[Text section Boundary: Start]

Personally, I don't agree with it. I think it's better to discuss things with my kids. Obviously, there is a limit but I think it can be handled differently. Timeouts here are self imposed. Even my 3o has been known to say, "I need to be alone right now!" and off he goes. I agree with whoever said that it might hel while you work on different ways to set limits as long as it wasn't used too often. I would also suggest Sears and "How to Seak so Your Child Will Listen and Listen so Your Child Will SpeaK" Also, Barbara Colorosa had good insight into natural consequences. Anway, all the best to you in finding solutions that sit well with ou and work for your family!


----------



## maya44 (Aug 3, 2004)

Try "The Secret of Parenting" by Anthony Wolf

It's a very middle of the road book. It is GD but not AP.

It does not believe in classic time outs, in the sense of you have something wrong and need to be away for X amount of time. He does believe that if kids are driving you crazy with poor behavior they should be told to go away until they can calm down. I personally like this approach, but I know not everyone agrees with it.

He does not beleive in punishment. He believes the only nec consequence for most misbehavior is an expression of (mild) displeasure from parents.

He does favor some logical consequences. Like he has no problem with say taking away a toy truck that is being used to scratch up a table, But he would not take it away for some unrelated misbehavior.

It really is a way of parenting that is good for people who believe in a "parent in charge" way of doing things, but don't want punishment to be part of their lives.

Some of my very AP friends have given the book to their DH's. Its methods are more "controlling" than my friends like, but their DH's use them and my friends can live with this method.

In fact one of Wolf's theories is that parents don't have to do everything the same. That kids can understand 'With mama I can ask for a reason and negotiate, but with dad I just have to do what is asked."


----------



## monkey's mom (Jul 25, 2003)

Out of curiosity I checked out the 1-2-3 Magic author's websitewww.parentmagic.com . There is a lot of information/advice there, and it is terrible, in my opinion.

His basic goal is to get kids to either do what you want or stop them from doing something you don't want. He says 1-2-3 Magic is a way to give them consequences to do this. The consequence seems to be time-out. He advocates not speaking to the child during the time-out, and only discussing it afterwards if it was a new or unusual situation the child might not have understood the rules for. So, how is the kid supposed to learn or come up with strategies here?

Here are some of the most glaring excerpts:

Quote:

Temper tantrums are one of the Six Kinds of Testing and Manipulation tactics discussed in 1-2-3 Magic. Displays of temper are obvious aggressive attacks.
Agressive attacks? Testing and manipulation? Why not just an outburst of emotions they can't process? Does he think kids like feeling this way? That it is worth the sobbing and hysteria just to aggressively attack mom and dad?

Quote:

But be careful, because by now you know kids are tricky.
And out to get you, apparantly. So not compatible with the basic assumption of GD that kids are honestly trying to do the right thing.

Quote:

Martyrdom is one of the Six Kinds of Testing and Manipulation tactics discussed in 1-2-3 Magic and is a favorite of children. "No one around here loves me anymore," "I never get anything," or "You like her more than me" are examples. The youngster may actually do something self-punitive such as not eating dinner, sitting in a closet for an hour or just staring out the window without talking. The goal is to make the parent feel guilty. If you give in to the child and give her what she wants, the testing and manipulation will end, but your child will learn that her tactics work and will repeat them.

[Text section Boundary: End]
[Extracted material Boundary: Start]

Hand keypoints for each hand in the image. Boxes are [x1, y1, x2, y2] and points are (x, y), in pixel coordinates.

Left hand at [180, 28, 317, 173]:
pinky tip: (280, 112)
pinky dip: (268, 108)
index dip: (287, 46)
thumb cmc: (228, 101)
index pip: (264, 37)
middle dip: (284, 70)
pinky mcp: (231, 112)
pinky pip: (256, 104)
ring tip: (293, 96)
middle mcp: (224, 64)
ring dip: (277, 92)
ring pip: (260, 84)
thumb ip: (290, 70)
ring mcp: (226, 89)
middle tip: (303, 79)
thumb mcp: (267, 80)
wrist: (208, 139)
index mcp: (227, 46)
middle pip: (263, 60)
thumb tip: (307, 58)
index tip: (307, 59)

[Extracted material Boundary: End]
[Extracted material Boundary: Start]

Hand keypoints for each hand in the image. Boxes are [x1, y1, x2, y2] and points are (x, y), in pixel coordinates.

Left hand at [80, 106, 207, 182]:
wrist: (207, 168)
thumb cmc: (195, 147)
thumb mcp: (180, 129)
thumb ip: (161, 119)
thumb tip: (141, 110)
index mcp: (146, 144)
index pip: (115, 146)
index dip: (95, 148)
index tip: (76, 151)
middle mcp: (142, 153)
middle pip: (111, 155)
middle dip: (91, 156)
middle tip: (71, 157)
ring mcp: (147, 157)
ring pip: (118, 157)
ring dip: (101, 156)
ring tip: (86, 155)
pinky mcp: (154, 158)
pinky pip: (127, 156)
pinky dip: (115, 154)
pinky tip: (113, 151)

[Extracted material Boundary: End]
[Extracted material Boundary: Start]

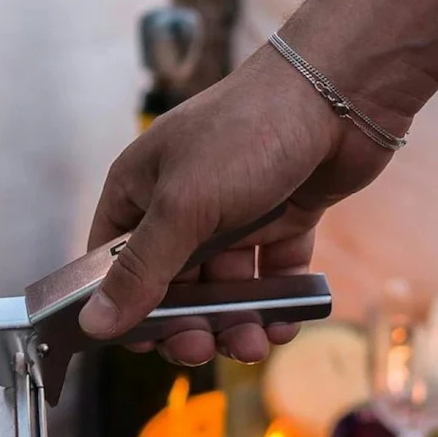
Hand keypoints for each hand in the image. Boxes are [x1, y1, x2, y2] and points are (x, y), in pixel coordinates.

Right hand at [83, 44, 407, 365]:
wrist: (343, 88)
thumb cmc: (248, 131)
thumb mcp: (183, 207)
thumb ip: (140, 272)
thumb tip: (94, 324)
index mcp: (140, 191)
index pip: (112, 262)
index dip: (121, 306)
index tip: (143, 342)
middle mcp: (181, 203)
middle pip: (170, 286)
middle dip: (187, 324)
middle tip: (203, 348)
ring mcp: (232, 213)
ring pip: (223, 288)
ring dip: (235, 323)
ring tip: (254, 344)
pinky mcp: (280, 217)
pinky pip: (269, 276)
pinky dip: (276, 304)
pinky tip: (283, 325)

[Extracted material Boundary: End]

** How to complete this task **
Extend the forum thread about time-outs and parenting books, starting right after its final sentence.

** Response **
Sitting in a closet for an hour or staring out the window without talking is testing and manipulating the parent? Isn't this a cry for help? Children are not normally prone to anti-social behavior. How could you not go to your child with empathy and compassion in these situations?! God forbid your kid learns that you will treat them with love and tenderness, they'll keep demanding it!

Quote:

Yes, the 1-2-3 Magic program works well with most children. Special needs kids simply need the program more!
I can't begin to express how twisted I think this comment it.

His advice on kids with separation anxiety who are crying and screaming at daycare/school is this:

Quote:

Bite your upper lip and become the Master of the Quick Exit. When dropping children off (or leaving home), kiss the kids goodbye, tell them when you'll see them again and get out of there!
Nice.

His approach seems so antithetical to Attachment Parenting and GD.

This article on The Natural Child website addresses this method: "One, Two..."
Teaching Through Love Instead of Fear http://www.naturalchild.org/guest/pam_leo2.html

Quote:

Counting at a child communicates, "I am bigger and more powerful than you and you 'd better do as I say or I'm going to (in some way) hurt you." When a big kid says to a smaller one, "Do what I say or I'm going to hurt you," we call it bullying. When an adult communicates the same thing to a child by counting, we call it discipline. When we treat children in ways that take away their dignity we teach them how to take away other's dignity. If we want kids to stop bullying, we have to stop bullying kids. The power of fear is easy and quick but short-lived. The power of love requires more work and takes longer but children never outgrow its influence. Children count on us to teach them the way, so let's stop counting at them.


----------



## Nanner (Apr 12, 2002)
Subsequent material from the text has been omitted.